[Data provided — start]
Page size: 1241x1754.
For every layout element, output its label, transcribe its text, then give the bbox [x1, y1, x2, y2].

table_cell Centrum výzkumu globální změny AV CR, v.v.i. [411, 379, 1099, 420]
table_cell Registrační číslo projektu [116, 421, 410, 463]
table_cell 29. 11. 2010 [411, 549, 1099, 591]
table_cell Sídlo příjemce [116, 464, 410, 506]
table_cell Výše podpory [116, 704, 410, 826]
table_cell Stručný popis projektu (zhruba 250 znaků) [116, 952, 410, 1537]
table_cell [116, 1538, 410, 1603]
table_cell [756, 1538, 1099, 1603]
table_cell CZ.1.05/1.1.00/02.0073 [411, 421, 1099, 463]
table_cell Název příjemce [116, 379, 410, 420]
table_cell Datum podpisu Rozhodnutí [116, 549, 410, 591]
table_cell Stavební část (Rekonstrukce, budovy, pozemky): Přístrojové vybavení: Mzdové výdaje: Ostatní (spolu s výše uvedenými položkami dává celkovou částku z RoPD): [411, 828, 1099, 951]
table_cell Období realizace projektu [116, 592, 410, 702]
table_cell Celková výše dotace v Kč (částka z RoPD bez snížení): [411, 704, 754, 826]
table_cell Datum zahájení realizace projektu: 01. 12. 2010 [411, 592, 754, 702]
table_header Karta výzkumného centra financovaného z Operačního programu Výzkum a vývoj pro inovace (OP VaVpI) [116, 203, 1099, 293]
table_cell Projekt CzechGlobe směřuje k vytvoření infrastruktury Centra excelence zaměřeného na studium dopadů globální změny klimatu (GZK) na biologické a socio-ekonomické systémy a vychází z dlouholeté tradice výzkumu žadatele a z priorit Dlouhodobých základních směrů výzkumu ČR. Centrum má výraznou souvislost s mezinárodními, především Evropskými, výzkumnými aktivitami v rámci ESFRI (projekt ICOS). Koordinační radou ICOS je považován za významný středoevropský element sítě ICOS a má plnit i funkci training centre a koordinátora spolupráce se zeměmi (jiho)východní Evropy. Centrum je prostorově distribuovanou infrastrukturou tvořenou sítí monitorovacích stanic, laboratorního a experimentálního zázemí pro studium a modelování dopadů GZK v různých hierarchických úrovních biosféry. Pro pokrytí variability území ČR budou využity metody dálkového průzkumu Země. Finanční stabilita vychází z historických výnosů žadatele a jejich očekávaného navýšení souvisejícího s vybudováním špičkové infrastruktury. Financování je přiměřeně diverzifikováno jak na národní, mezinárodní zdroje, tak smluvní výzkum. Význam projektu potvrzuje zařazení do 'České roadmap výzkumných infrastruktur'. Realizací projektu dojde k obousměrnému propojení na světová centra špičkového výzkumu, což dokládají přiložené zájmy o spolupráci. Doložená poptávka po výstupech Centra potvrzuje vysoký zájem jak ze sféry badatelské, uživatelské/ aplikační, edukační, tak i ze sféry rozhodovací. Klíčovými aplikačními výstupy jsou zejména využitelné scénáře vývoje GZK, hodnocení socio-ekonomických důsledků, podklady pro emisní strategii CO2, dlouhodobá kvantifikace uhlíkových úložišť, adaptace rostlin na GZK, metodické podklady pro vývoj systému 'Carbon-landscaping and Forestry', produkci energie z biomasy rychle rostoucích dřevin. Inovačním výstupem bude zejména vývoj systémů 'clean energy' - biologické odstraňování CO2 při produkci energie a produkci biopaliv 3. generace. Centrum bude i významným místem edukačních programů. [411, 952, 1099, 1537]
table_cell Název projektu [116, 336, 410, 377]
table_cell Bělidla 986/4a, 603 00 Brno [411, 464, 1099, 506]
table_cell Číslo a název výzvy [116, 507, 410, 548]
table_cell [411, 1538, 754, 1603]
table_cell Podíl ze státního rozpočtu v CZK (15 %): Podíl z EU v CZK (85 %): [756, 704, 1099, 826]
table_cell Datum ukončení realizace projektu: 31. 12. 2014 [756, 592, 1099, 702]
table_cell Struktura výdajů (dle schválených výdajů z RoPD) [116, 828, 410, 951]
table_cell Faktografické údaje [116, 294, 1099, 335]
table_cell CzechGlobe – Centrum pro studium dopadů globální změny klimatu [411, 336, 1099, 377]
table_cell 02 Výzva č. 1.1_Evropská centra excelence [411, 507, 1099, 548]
[Data provided — finish]
- Work task: In the entries above, count the lines that include "příjemce" and write nothing but that number.

- Worked solution: 2